Conte cacciò dal Governo gli impresentabili Siri e Rixi. Draghi si tiene il fascio-leghista Durigon. Il cambio di passo è questo

Sarà pure il governo dei migliori, ma in fatto di trasparenza e di coraggio lascia molto a desiderare. Il caso eclatante arriva con Durigon.

Conte cacciò dal Governo gli impresentabili Siri e Rixi. Draghi si tiene il fascio-leghista Durigon. Il cambio di passo è questo

Sarà pure il governo dei migliori, ma in fatto di trasparenza e di coraggio lascia molto a desiderare. Il caso eclatante arriva con Claudio Durigon: dopo le sue dichiarazioni che rivelano una volontà di intitolare una piazza di Latina – oggi intitolata a Falcone e Borsellino – ad Arnaldo Mussolini, fratello del Duce, ha sollevato non poche polemiche.

Da Movimento cinque stelle, Pd e Leu è arrivata la chiara richiesta di dimissioni. Che ovviamente il leghista non vuole esaudire. Ed ecco allora l’iniziativa promossa e promessa a settembre: una mozione di sfiducia. Nel frattempo, però, com’era facilmente immaginabile i partiti di destra si guardano bene dal commentare e restano in silenzio. Ciò che stupisce, invece, è proprio il silenzio dei “migliori”.

Mario Draghi, né Daniele Franco (titolare del ministero dell’Economia, sede di lavoro dello stesso Durigon) hanno proferito parola (leggi l’articolo). La ragione? Difficile dirlo. Quel che è certo è che, se avessero avuto il coraggio giusto, avrebbero detto la loro, nel bene o nel male. E invece ciò che sorprende è proprio il silenzio, strada inevitabilmente intrapresa da chi – per codardia si suppone – non vuole sbilanciarsi per non perdere accoliti.

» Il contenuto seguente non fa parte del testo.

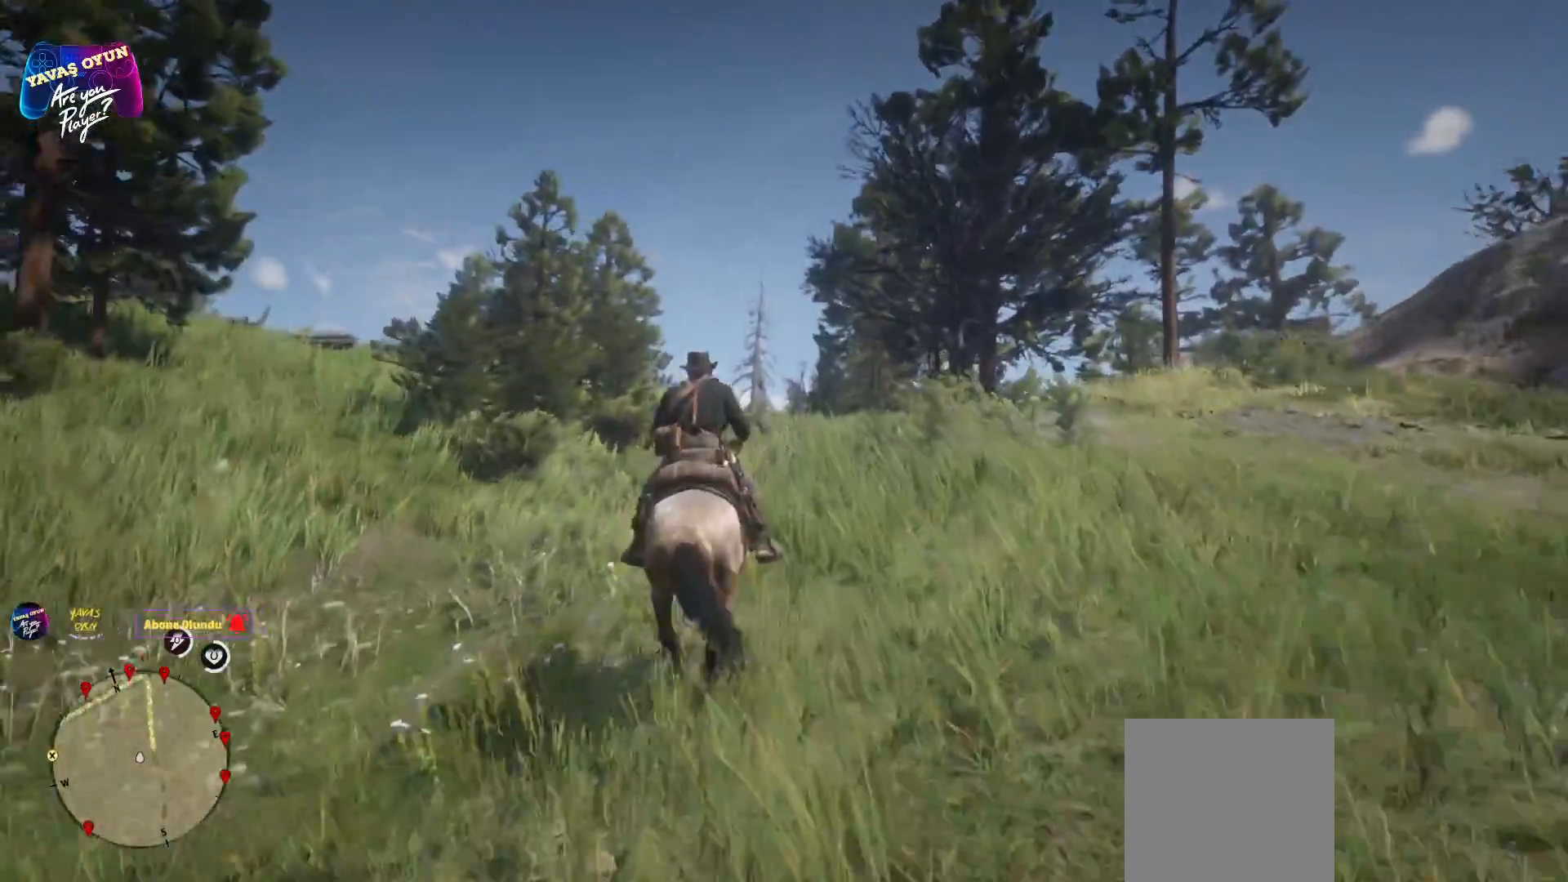
{"buttons": ["A"], "left_stick": "up", "right_stick": "center", "events": []}
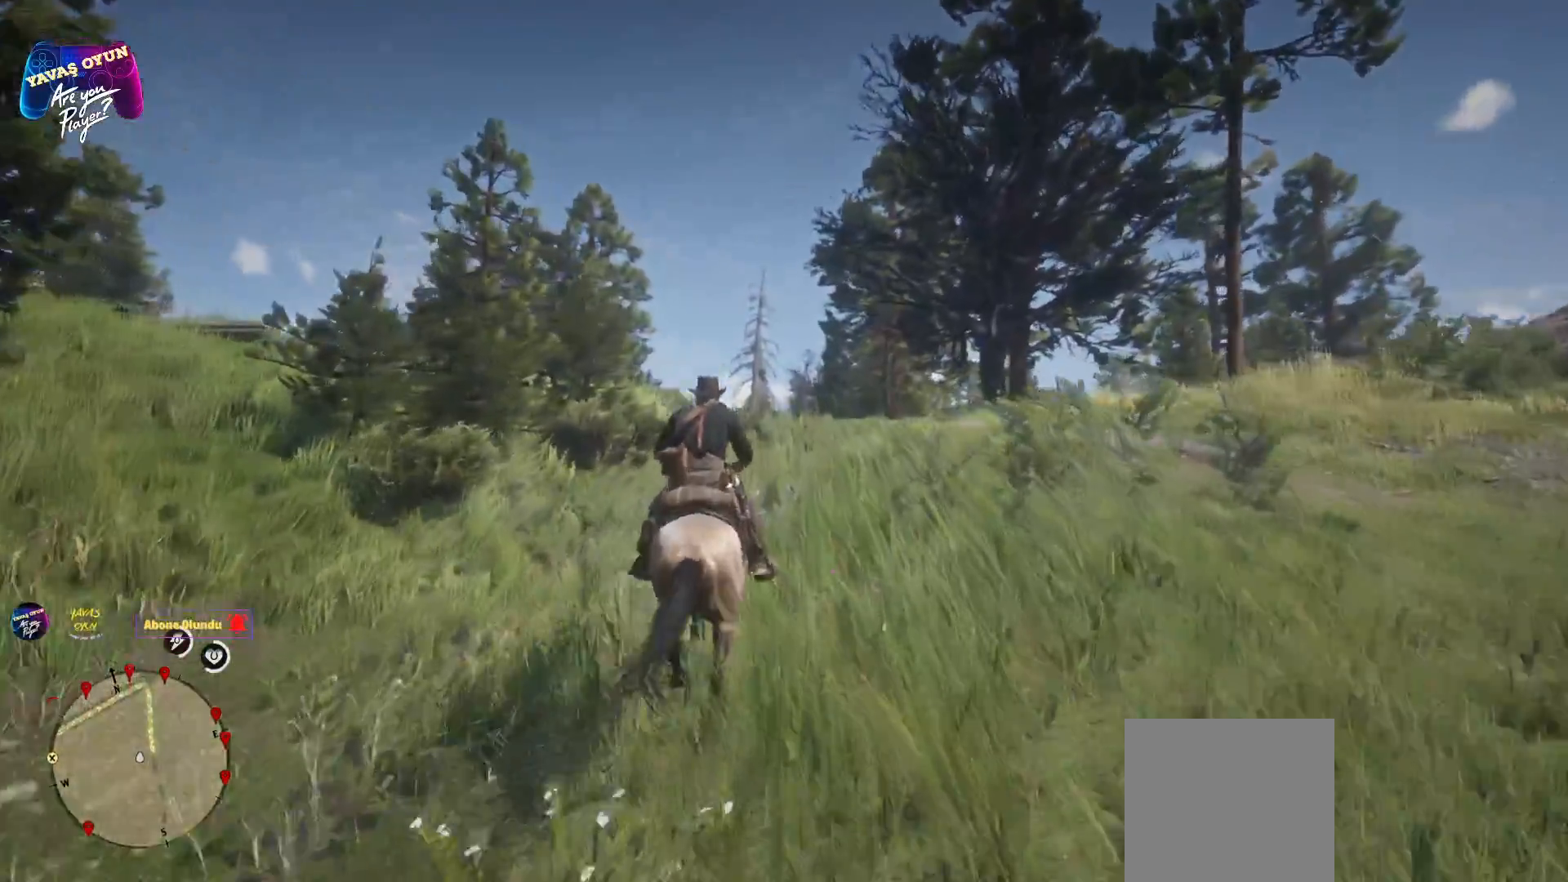
{"buttons": ["A"], "left_stick": "up", "right_stick": "center", "events": []}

TEMPI ANDATI. Tempi diversi quanto c’era Giuseppe Conte. Non sarà il “migliore” per qualcuno. Eppure quando c’erano inchieste, indagini o condanne il governo di allora era molto chiaro sul da farsi. Ben due sottosegretari si dimisero allora. A inizio maggio toccò ad Armando Siri, allora sottosegretario alle Infrastrutture, senatore della Lega e indagato per corruzione dalle procure di Roma e Palermo (leggi l’articolo).

Il decreto di revoca fu firmato l’otto maggio 2019 durante il Consiglio dei Ministri. Determinanti furono le opposizioni e il Movimento 5 Stelle (M5S) che avevano chiesto le dimissioni di Siri, peraltro già condannato per bancarotta fraudolenta nel 2011, e Conte aveva detto che gli avrebbe revocato l’incarico di lì a pochi giorni. Un atteggiamento chiaro, forte, deciso, al di là delle convenienze politiche del tempo.

Poche settimane dopo toccò ad Edoardo Rixi, anche lui sottosegretario al Mit (leggi l’articolo). Dopo la vicenda Siri, Rixi decise di fare un passo indietro dopo essere stato condannato a tre anni e cinque mesi di carcere per falso e peculato (reati per cui poi – è bene precisare – Rixi è stato totalmente assolto in Appello).